Viele der Autorinnen und Autoren, denen wir und Sie die großen Romane verdanken, schreiben und leben unter Einsatz nicht nur ihrer Freiheit, sondern auch ihres Lebens. Man vergisst es so beschämend leicht mitten in den kleinen Sorgen des Betriebsalltags. Und hinter jedem Autor, jeder Autorin, von deren Gefährdung wir erfahren, stehen zu Tausenden die Leserinnen und Leser, die Zeitungen, die Kritiker, die Verlage, die Buchhandlungen und alle anderen, deren Namen nicht zu uns dringen.«
»Wenn Sie zu jenen gehören, die unsere Bücher ›schön‹ finden, dürfen Sie auch wissen, dass hinter der Schönheit harte Arbeit steckt.

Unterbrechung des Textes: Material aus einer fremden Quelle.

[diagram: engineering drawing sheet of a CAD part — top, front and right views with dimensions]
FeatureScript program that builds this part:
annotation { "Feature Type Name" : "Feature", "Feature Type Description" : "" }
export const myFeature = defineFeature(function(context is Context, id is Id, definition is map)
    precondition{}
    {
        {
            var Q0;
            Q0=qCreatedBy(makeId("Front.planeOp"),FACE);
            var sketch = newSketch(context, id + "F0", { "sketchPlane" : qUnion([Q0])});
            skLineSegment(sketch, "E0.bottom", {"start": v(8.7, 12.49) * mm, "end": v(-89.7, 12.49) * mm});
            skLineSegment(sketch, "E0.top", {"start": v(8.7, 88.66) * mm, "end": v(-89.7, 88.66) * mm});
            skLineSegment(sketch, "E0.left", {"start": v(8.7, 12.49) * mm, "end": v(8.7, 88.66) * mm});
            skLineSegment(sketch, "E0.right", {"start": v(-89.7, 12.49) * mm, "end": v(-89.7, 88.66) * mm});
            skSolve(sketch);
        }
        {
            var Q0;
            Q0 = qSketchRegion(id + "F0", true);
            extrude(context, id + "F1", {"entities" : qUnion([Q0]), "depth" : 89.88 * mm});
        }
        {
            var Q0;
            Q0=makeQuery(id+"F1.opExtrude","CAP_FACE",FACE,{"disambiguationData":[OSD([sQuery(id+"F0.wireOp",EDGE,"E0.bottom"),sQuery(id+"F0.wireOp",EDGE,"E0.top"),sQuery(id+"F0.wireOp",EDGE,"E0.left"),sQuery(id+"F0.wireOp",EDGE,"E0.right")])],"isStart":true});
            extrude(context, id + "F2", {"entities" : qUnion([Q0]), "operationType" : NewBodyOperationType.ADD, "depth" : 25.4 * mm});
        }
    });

Nach der Lektüre der Manuskripte stehen auf Heinz Unternährers Zettelchen Bild-Stichworte wie ›weiße Taube‹, ›blondes Haar‹, ›Maulbeerbaum‹, ›Kaffeetasse‹. Stapel von Fotozeitschriften, Bild- und Kunstkataloge hat er im Archiv und in seinem Bildgedächtnis. Er kontaktiert Künstler und Fotografen, sucht weltweit Bildbände aus dem Iran, trägt wochenlang einen Walrosszahn im Plastiksack zwischen Verlag, Fotograf und Lithograf hin und her.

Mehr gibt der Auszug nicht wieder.